[Linhas para usar]:

((

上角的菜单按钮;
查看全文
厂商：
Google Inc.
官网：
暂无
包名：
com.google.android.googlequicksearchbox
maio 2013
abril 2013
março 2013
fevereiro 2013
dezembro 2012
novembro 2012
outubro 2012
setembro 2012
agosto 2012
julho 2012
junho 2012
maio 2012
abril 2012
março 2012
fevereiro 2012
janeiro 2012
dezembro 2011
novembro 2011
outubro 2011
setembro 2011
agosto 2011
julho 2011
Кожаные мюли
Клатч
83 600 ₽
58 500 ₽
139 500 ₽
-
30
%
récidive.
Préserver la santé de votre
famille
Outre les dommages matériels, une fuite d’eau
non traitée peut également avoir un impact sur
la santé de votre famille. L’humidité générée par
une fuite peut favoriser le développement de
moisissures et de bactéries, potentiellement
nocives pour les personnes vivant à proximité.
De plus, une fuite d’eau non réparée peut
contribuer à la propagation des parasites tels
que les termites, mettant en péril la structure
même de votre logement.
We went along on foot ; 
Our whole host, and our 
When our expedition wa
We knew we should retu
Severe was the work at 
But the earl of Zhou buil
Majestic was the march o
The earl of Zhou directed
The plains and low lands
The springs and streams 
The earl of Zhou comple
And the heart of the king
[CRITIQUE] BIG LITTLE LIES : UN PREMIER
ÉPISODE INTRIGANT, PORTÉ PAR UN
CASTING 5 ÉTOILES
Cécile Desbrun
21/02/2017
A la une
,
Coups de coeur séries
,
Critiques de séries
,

))
((

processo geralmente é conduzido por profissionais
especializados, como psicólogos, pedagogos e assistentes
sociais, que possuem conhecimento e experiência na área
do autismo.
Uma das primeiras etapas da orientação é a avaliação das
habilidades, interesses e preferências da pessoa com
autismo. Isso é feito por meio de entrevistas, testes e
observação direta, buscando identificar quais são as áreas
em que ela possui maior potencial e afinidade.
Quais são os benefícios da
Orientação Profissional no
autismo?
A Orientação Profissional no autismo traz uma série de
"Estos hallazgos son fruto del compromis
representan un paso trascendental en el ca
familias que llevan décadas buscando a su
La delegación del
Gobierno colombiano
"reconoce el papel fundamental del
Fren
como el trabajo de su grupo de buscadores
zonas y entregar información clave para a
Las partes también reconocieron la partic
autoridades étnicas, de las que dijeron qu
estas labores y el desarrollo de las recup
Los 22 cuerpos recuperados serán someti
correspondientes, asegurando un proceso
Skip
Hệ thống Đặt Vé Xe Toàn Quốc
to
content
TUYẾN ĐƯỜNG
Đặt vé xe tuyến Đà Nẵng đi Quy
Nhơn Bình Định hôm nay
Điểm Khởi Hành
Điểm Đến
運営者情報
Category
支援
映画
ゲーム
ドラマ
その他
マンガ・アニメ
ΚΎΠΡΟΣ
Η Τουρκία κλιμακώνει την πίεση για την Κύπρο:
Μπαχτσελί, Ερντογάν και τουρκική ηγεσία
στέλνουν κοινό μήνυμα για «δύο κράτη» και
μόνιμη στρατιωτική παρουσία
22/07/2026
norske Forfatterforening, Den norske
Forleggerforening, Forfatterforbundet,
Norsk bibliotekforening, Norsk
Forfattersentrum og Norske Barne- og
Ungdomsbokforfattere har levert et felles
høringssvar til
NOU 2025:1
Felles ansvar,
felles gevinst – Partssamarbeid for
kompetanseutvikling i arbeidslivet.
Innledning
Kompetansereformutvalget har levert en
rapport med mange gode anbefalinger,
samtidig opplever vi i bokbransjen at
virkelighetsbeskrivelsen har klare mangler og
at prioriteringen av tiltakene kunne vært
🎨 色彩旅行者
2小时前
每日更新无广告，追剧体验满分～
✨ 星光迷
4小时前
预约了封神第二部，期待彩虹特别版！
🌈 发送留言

))
((

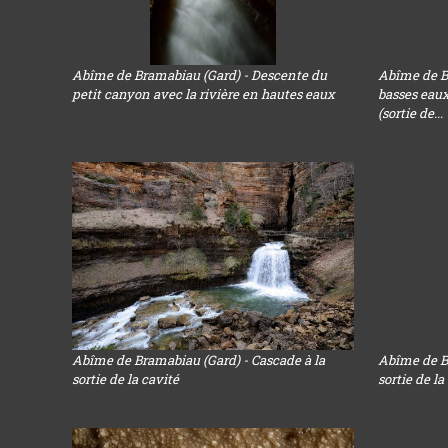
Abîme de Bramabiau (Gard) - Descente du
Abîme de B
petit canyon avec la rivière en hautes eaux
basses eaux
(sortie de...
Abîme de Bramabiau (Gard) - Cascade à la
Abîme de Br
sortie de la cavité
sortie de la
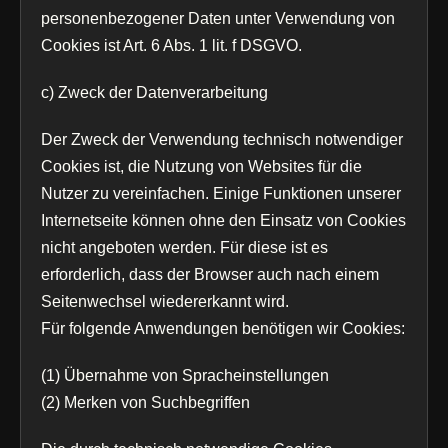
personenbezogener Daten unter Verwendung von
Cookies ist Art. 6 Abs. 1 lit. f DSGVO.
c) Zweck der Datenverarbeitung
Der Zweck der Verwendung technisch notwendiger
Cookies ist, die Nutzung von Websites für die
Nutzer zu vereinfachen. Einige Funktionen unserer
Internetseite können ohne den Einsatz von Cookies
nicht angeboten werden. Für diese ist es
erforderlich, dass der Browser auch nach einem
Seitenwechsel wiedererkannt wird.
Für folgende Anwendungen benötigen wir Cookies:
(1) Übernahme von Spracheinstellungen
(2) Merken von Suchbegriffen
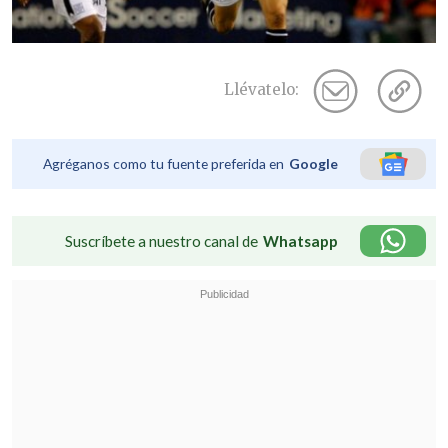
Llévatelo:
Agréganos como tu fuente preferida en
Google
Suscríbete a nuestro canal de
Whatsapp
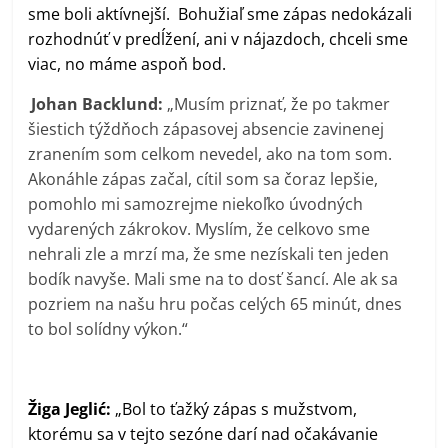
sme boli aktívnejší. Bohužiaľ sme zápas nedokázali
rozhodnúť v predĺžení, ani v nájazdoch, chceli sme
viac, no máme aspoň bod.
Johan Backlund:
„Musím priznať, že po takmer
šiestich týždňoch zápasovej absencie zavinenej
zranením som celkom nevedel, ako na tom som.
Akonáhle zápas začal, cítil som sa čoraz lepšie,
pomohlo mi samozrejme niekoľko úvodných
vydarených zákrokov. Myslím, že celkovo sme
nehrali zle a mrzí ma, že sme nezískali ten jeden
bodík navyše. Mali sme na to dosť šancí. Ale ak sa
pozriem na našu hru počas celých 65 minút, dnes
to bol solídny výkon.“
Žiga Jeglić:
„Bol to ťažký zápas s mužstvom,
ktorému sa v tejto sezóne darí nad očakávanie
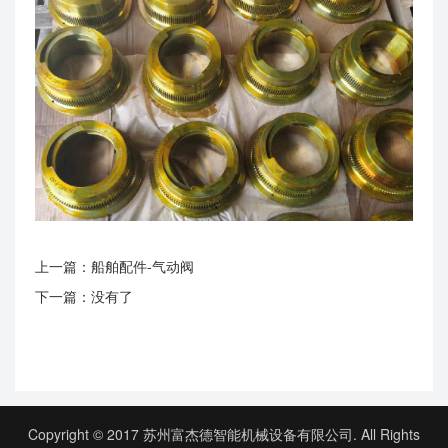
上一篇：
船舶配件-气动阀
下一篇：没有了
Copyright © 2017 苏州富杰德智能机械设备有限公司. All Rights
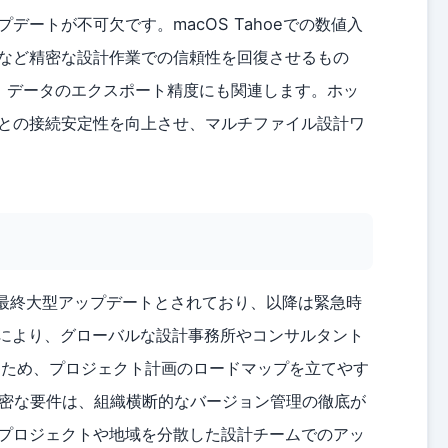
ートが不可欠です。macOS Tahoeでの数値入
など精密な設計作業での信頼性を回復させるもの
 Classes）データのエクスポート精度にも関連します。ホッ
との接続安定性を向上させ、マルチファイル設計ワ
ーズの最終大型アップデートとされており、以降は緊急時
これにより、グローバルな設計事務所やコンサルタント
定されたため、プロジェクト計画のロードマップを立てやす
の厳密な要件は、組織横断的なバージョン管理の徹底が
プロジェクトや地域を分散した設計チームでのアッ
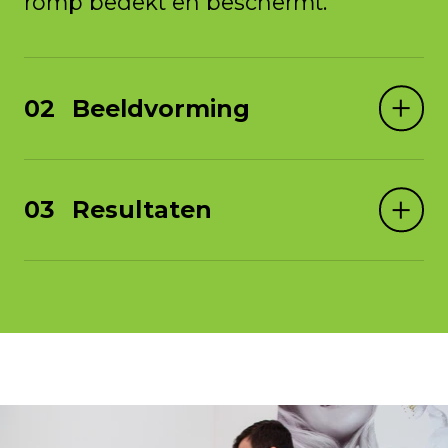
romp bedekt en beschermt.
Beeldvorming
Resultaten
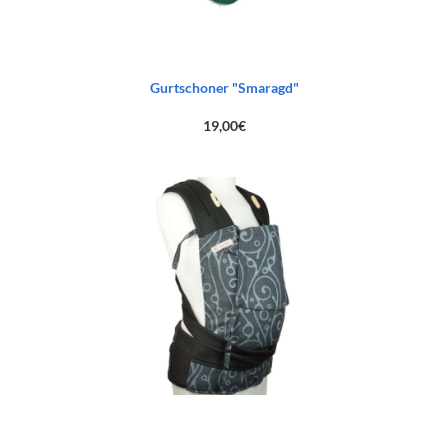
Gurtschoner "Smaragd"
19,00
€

))

Reproduza, sem mudar nada, o trecho que começa na linha que contém "personenbezogener Daten unter Verwendung von" e termina na linha que contém "Internetseite können ohne", com as duas incluídas.

personenbezogener Daten unter Verwendung von
Cookies ist Art. 6 Abs. 1 lit. f DSGVO.
c) Zweck der Datenverarbeitung
Der Zweck der Verwendung technisch notwendiger
Cookies ist, die Nutzung von Websites für die
Nutzer zu vereinfachen. Einige Funktionen unserer
Internetseite können ohne den Einsatz von Cookies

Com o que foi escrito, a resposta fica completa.